Numerical Methods for Porous Media and Shallow Water Flows & An Algebra of Singular Semiclassical Pseudodifferential Operators

Numerical Methods for Hyperbolic Systems. This work considers the Baer-Nunziato model for two-phase flows in porous media with discontinuous porosity. Numerical discretizations may fail to correctly capture the jump conditions across the so-called compaction wave, and yield incorrect solutions. This work formulates the system using the Riemann Invariants across the porosity jump, and proposes a hybrid algorithm that uses the Riemann Invariants formulation across the compaction wave, and the conservative formulation away from the compaction wave. The hybrid scheme is described and numerical results are presented.;The shallow water equations for flows in channels with arbitrary cross-section are also considered. The system forms a hyperbolic set of balance laws.

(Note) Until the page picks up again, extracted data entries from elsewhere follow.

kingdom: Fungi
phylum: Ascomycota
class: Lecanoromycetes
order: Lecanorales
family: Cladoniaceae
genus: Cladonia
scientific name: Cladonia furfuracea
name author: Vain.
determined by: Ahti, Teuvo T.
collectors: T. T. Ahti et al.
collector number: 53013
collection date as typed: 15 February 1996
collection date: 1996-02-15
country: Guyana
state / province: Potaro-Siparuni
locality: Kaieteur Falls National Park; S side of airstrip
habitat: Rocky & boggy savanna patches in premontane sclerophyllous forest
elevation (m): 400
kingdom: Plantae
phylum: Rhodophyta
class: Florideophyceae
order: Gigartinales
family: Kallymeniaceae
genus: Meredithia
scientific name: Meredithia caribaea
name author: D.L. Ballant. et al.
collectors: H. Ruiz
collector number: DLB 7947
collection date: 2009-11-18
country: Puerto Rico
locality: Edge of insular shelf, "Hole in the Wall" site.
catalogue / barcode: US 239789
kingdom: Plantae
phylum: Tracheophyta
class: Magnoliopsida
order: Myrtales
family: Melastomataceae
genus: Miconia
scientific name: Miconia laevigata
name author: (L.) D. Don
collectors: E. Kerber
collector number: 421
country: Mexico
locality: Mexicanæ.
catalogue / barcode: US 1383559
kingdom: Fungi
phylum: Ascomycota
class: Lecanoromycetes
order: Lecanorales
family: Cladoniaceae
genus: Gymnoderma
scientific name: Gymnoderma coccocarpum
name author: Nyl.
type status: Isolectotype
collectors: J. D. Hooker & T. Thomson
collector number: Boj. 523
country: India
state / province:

Exact steady-state solutions are available and are controlled by the relation between the bottom topography and the channel geometry. In this work a Roe-type upwind scheme for the system is developed. Considerations of conservation, near steady-state accuracy, velocity regularization and positivity near dry states are discussed. Numerical solutions are presented.;Semiclassical Analysis. This work is also concerned with the quantization of compact symplectic manifolds with boundary, contained in cotangent bundles. The boundary is always foliated by curves tangent to the kernel of the pull-back of the symplectic form. Assuming the fibrating-and-Bohr-Sommerfeld conditions, an algebra of semiclassical pseudodifferential operators with singular symbols that are naturally associated to the symplectic manifold is constructed. A symbolic calculus is developed, where elements in the algebra have principal symbols on the diagonal and on the flow-out given by the fibers of the foliation, with a singularity on the intersection. The singular principal symbols on the flow-out are identified with families of classical pseudodifferential operators acting on smooth half-densities on the fibers. It is shown that the algebra admits projectors under mild conditions, a generalized Szego limit theorem is proved, and some corresponding singular propagators are studied. The action of the present singular propagators on coherent states is studied numerically, and it is observed that the center of the coherent states may split into more than one when it approaches to the boundary.